With this aim, a trial with Smart Control of Rural Renewable Energy and Storage (SCORRES) model, developed by scientists at Heriot-Watt University in Edinburgh, was carried out in Buddha garden in Auroville.
The cloud-based micro-irrigation system was combined with localised weather forecasts and other inputs from the farmers were used to create an effective irrigation system.
Martin Scherfler from Auroville Consulting, who oversees the project, said that they worked closely with farmers to devise this system.
“We factored the local irrigation practices – the amount of water required for the crop type, the consumption during the crop’s lifecycle and factor in the weather forecasting and local climatic conditions.

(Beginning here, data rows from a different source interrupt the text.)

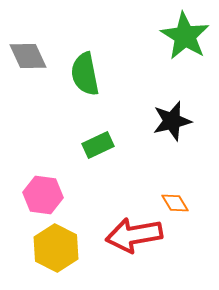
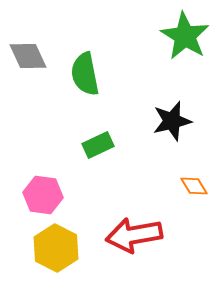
orange diamond: moved 19 px right, 17 px up
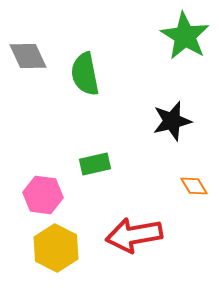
green rectangle: moved 3 px left, 19 px down; rotated 12 degrees clockwise
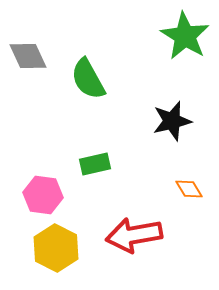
green semicircle: moved 3 px right, 5 px down; rotated 18 degrees counterclockwise
orange diamond: moved 5 px left, 3 px down
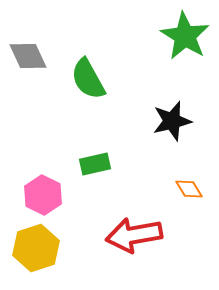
pink hexagon: rotated 18 degrees clockwise
yellow hexagon: moved 20 px left; rotated 15 degrees clockwise
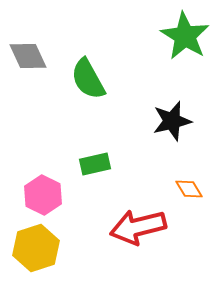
red arrow: moved 4 px right, 8 px up; rotated 4 degrees counterclockwise
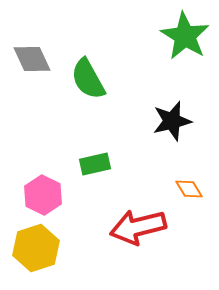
gray diamond: moved 4 px right, 3 px down
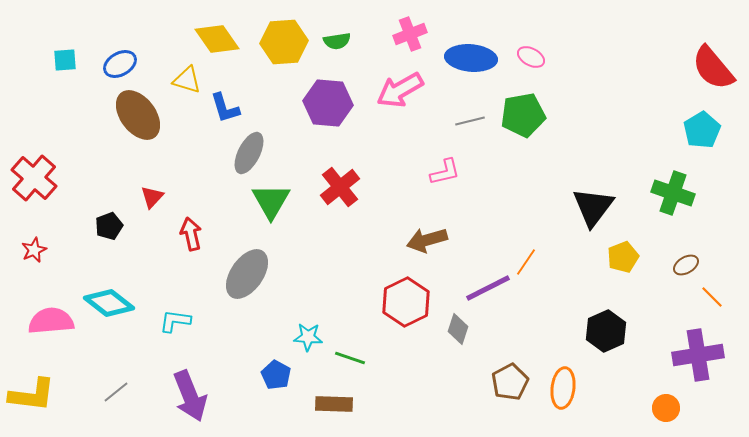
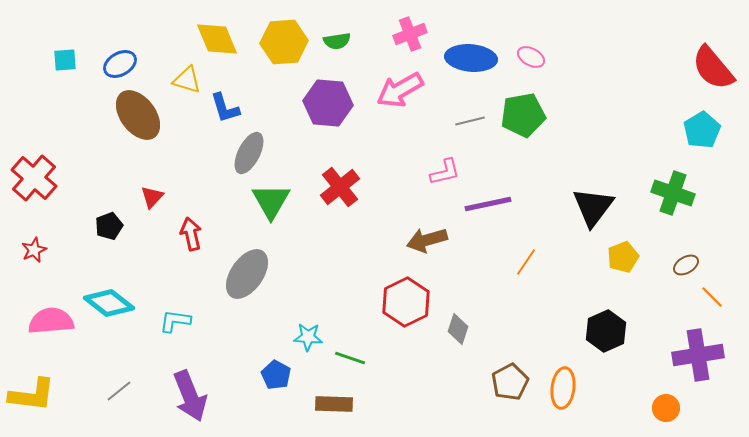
yellow diamond at (217, 39): rotated 12 degrees clockwise
purple line at (488, 288): moved 84 px up; rotated 15 degrees clockwise
gray line at (116, 392): moved 3 px right, 1 px up
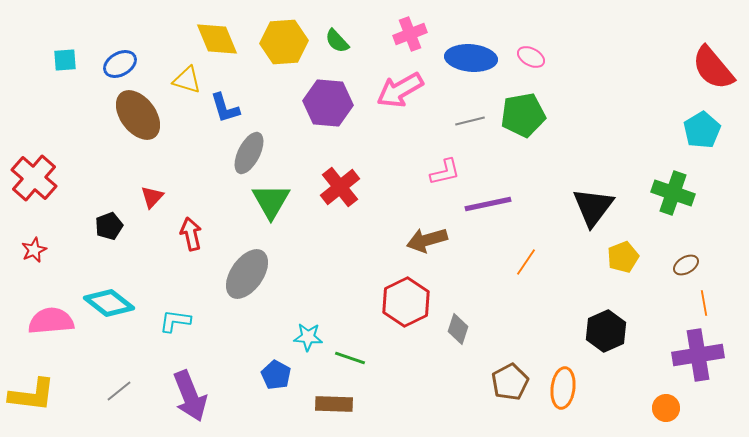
green semicircle at (337, 41): rotated 56 degrees clockwise
orange line at (712, 297): moved 8 px left, 6 px down; rotated 35 degrees clockwise
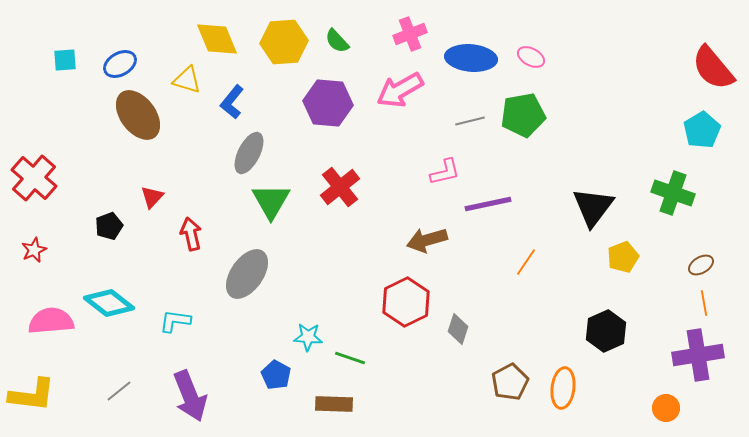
blue L-shape at (225, 108): moved 7 px right, 6 px up; rotated 56 degrees clockwise
brown ellipse at (686, 265): moved 15 px right
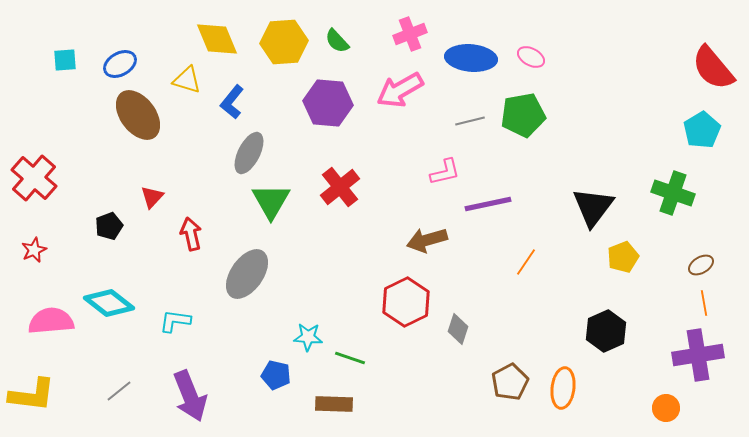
blue pentagon at (276, 375): rotated 16 degrees counterclockwise
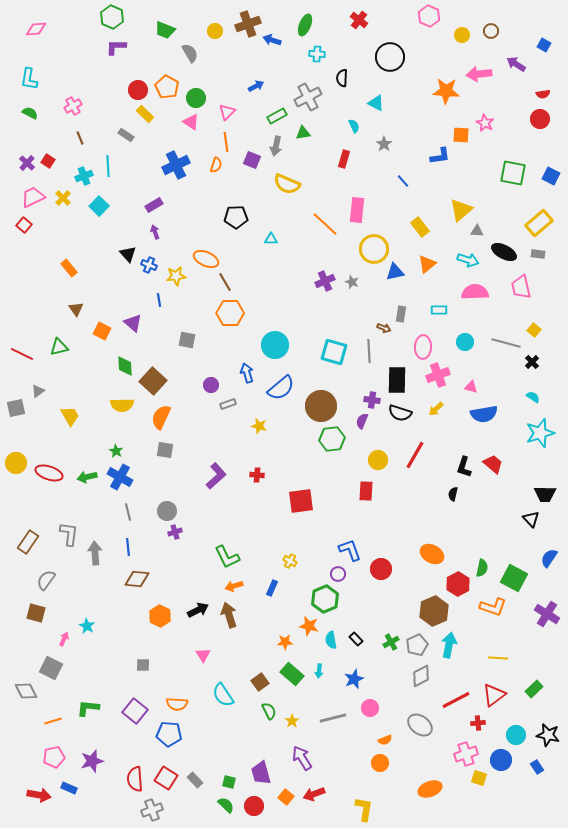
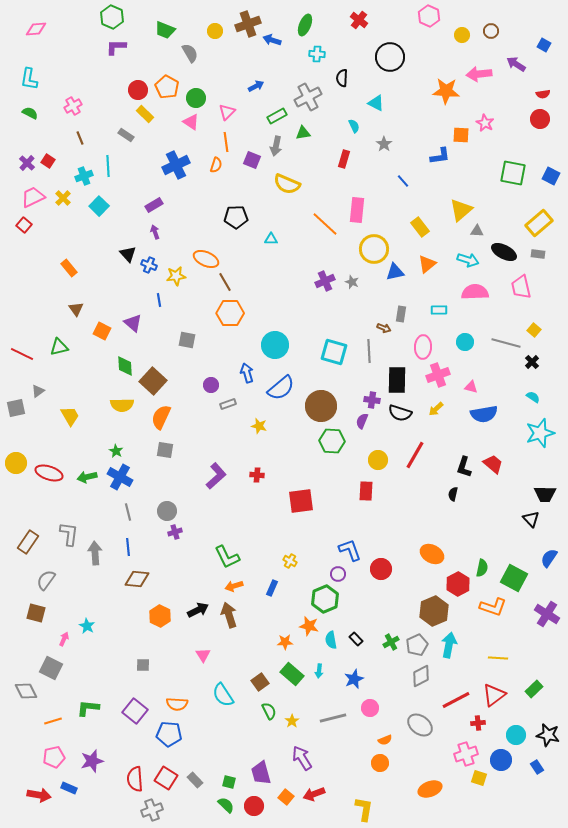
green hexagon at (332, 439): moved 2 px down; rotated 10 degrees clockwise
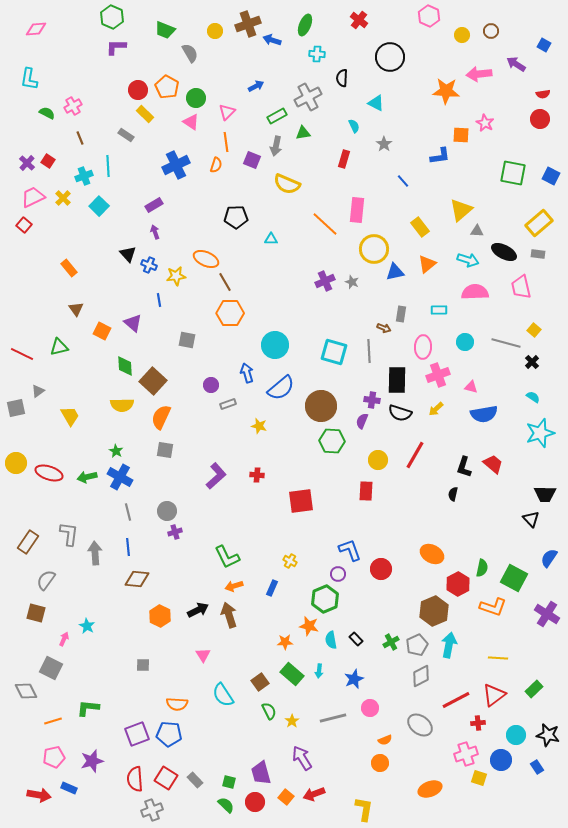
green semicircle at (30, 113): moved 17 px right
purple square at (135, 711): moved 2 px right, 23 px down; rotated 30 degrees clockwise
red circle at (254, 806): moved 1 px right, 4 px up
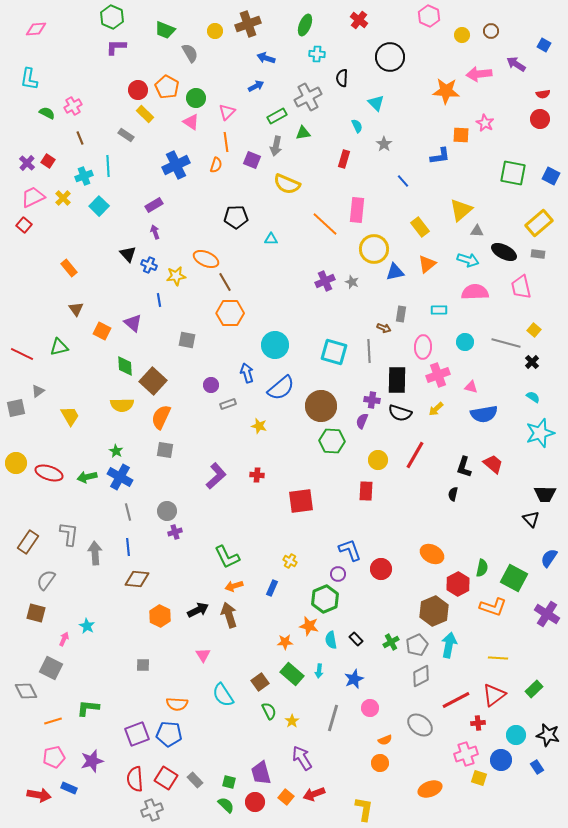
blue arrow at (272, 40): moved 6 px left, 18 px down
cyan triangle at (376, 103): rotated 18 degrees clockwise
cyan semicircle at (354, 126): moved 3 px right
gray line at (333, 718): rotated 60 degrees counterclockwise
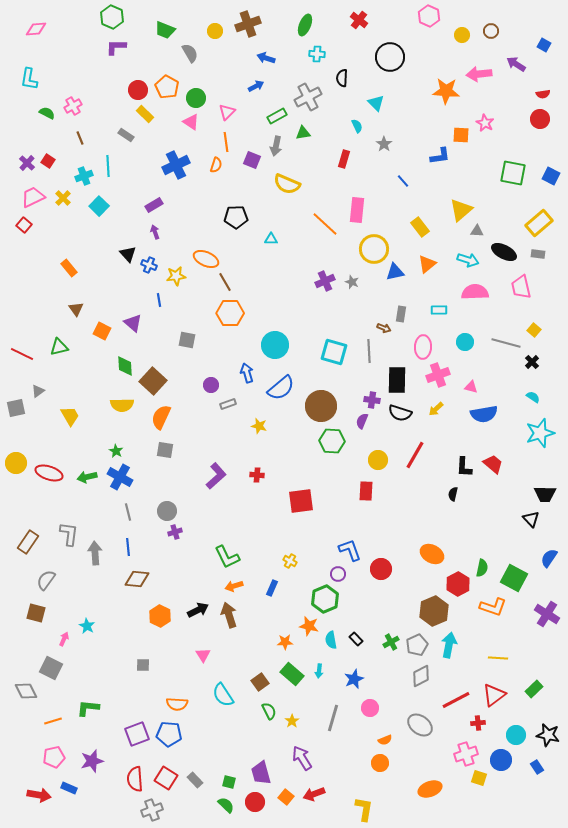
black L-shape at (464, 467): rotated 15 degrees counterclockwise
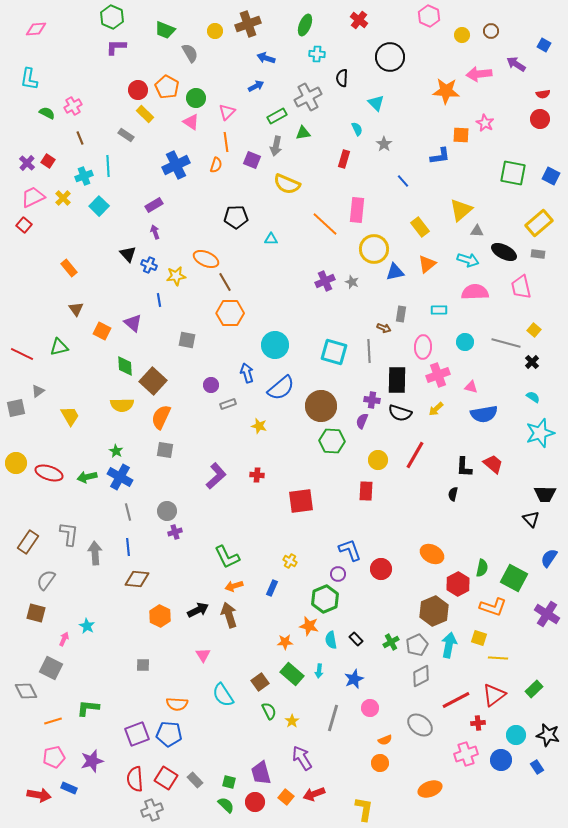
cyan semicircle at (357, 126): moved 3 px down
yellow square at (479, 778): moved 140 px up
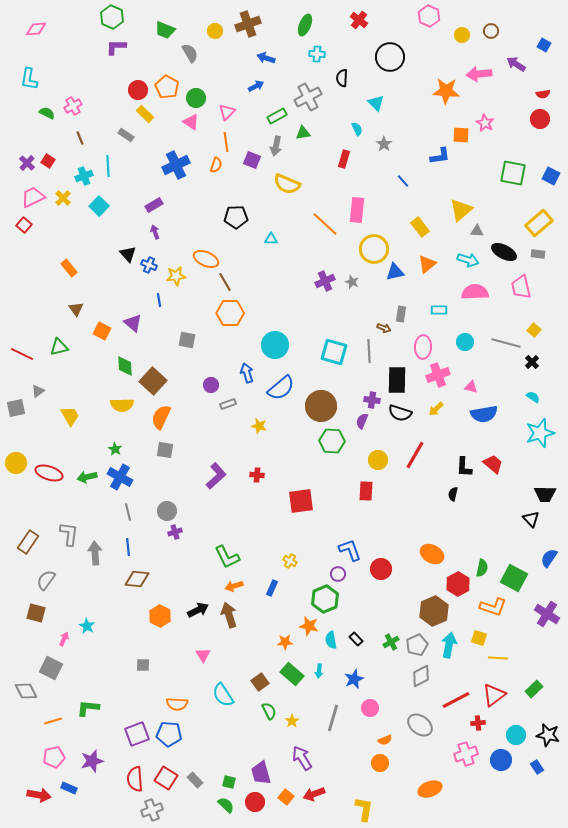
green star at (116, 451): moved 1 px left, 2 px up
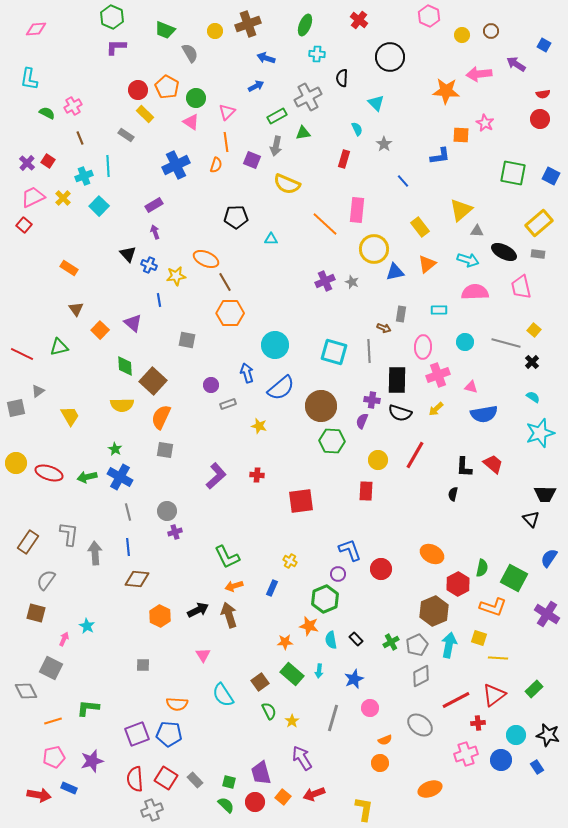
orange rectangle at (69, 268): rotated 18 degrees counterclockwise
orange square at (102, 331): moved 2 px left, 1 px up; rotated 18 degrees clockwise
orange square at (286, 797): moved 3 px left
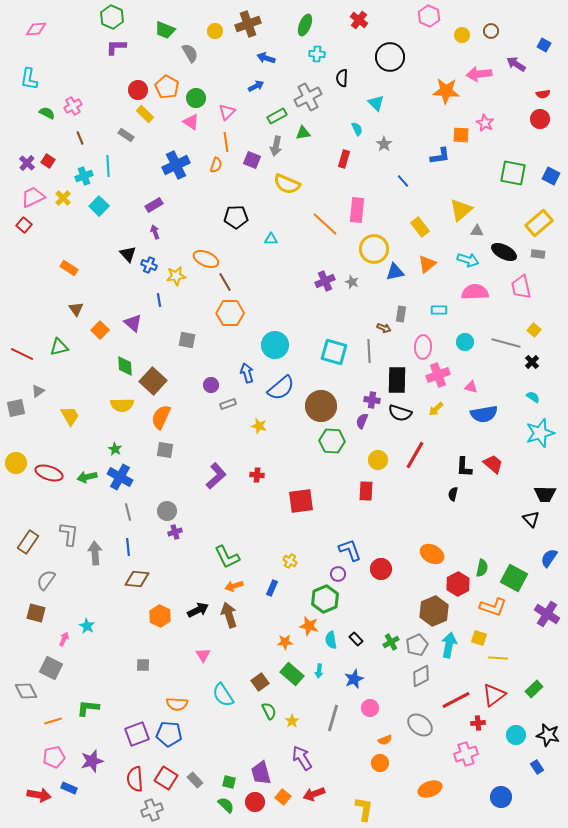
blue circle at (501, 760): moved 37 px down
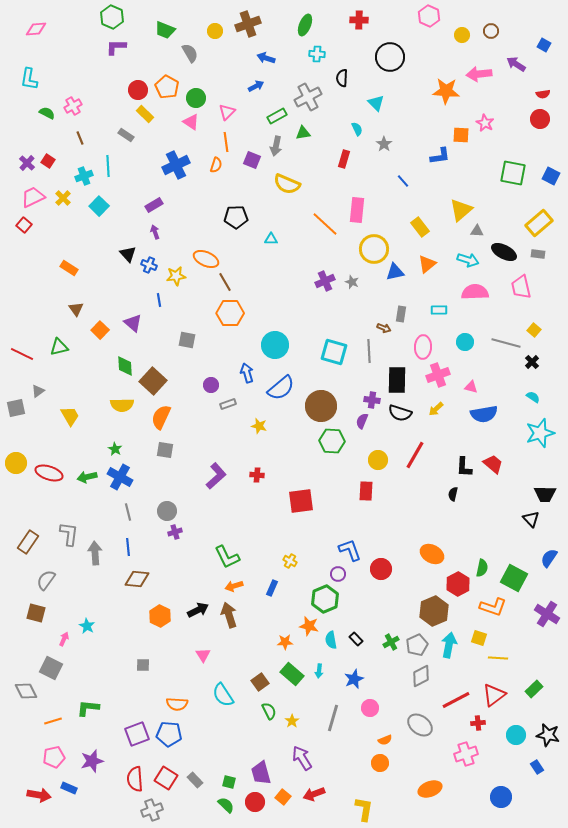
red cross at (359, 20): rotated 36 degrees counterclockwise
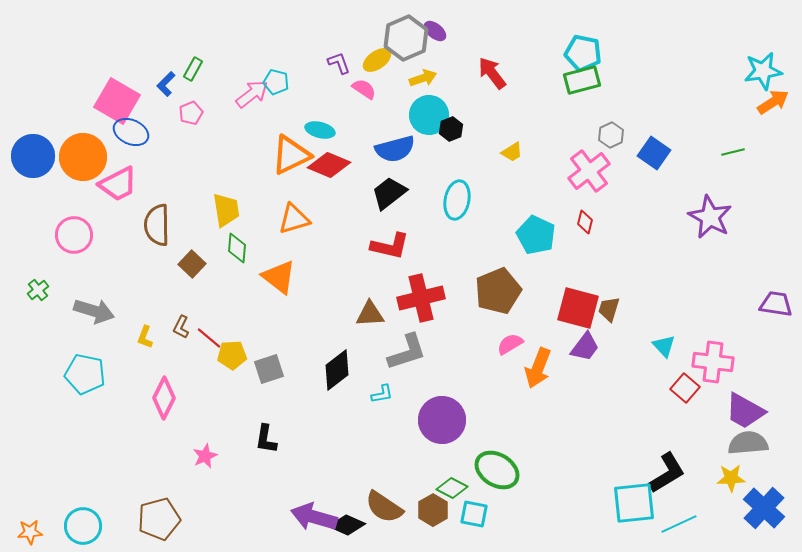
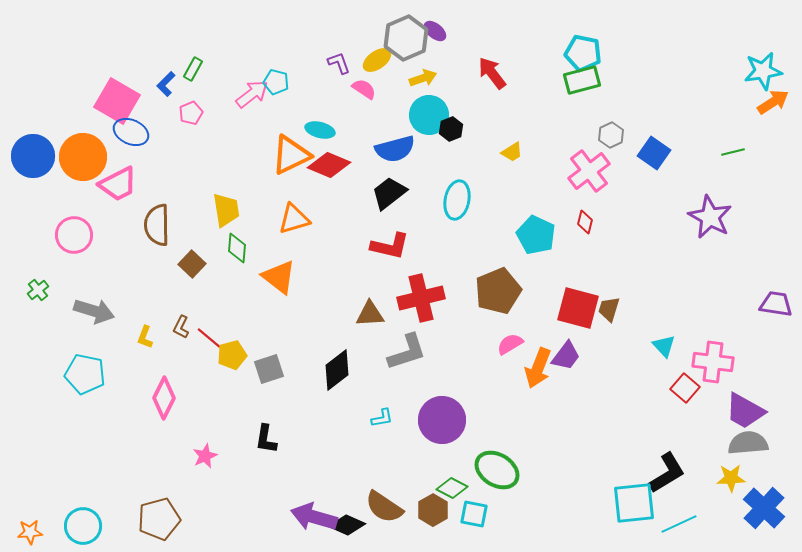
purple trapezoid at (585, 347): moved 19 px left, 9 px down
yellow pentagon at (232, 355): rotated 12 degrees counterclockwise
cyan L-shape at (382, 394): moved 24 px down
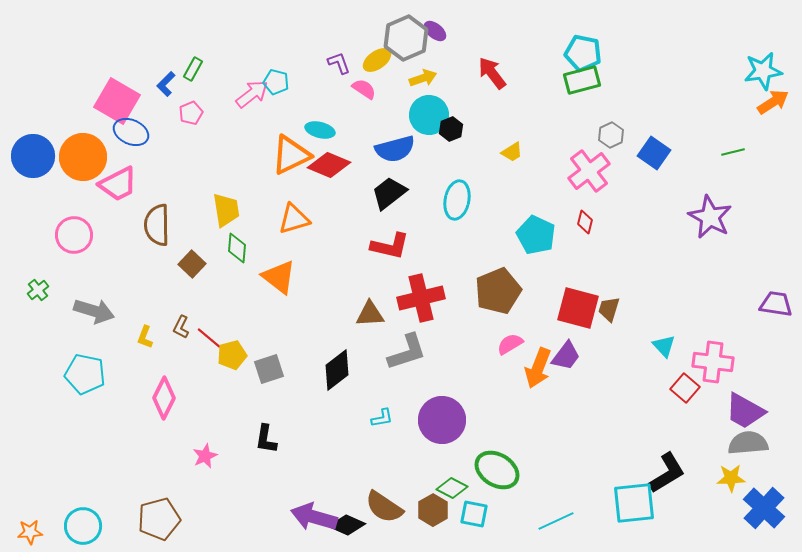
cyan line at (679, 524): moved 123 px left, 3 px up
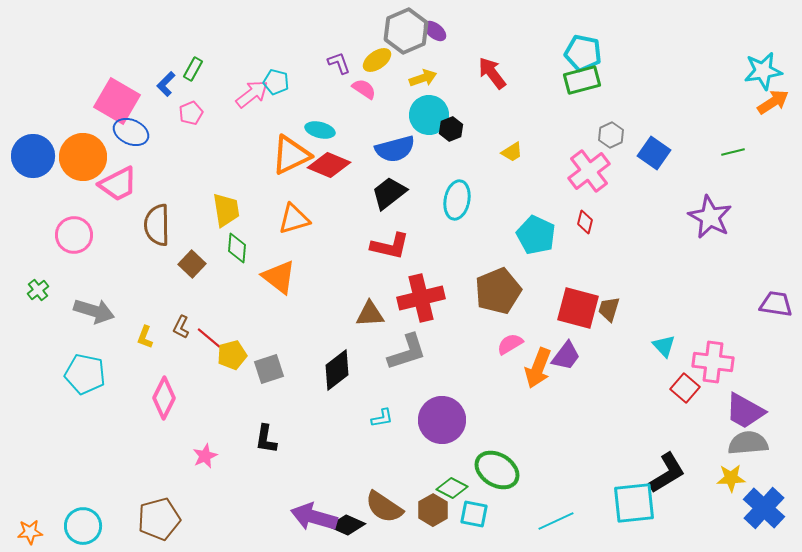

The result – imagine a micro controller in the field, which switches on and off, depending on the irrigation requirement, based on a schedule developed in collusion with the farmer, in addition to recommendations from theoretical water balancing models,” Scherfler said.
He added that the project removes the need for costly hardware, and creates a more affordable, cloud-based solution for smart irrigation. Eight vegetables – lady’s fingers, lettuce, basil, basella, pumpkin, corn, rocket and long beans – have been grown with little use of water and energy.
Professor Eddie Owens, director of Heriot-Watt University’s Energy Academy and leader of the SCORRES project, said, “Our irrigation system reduced water and energy use by up to 80%, and in some of the trials the crop yield doubled, enabling farmers to grow bigger vegetables and fruits, faster.”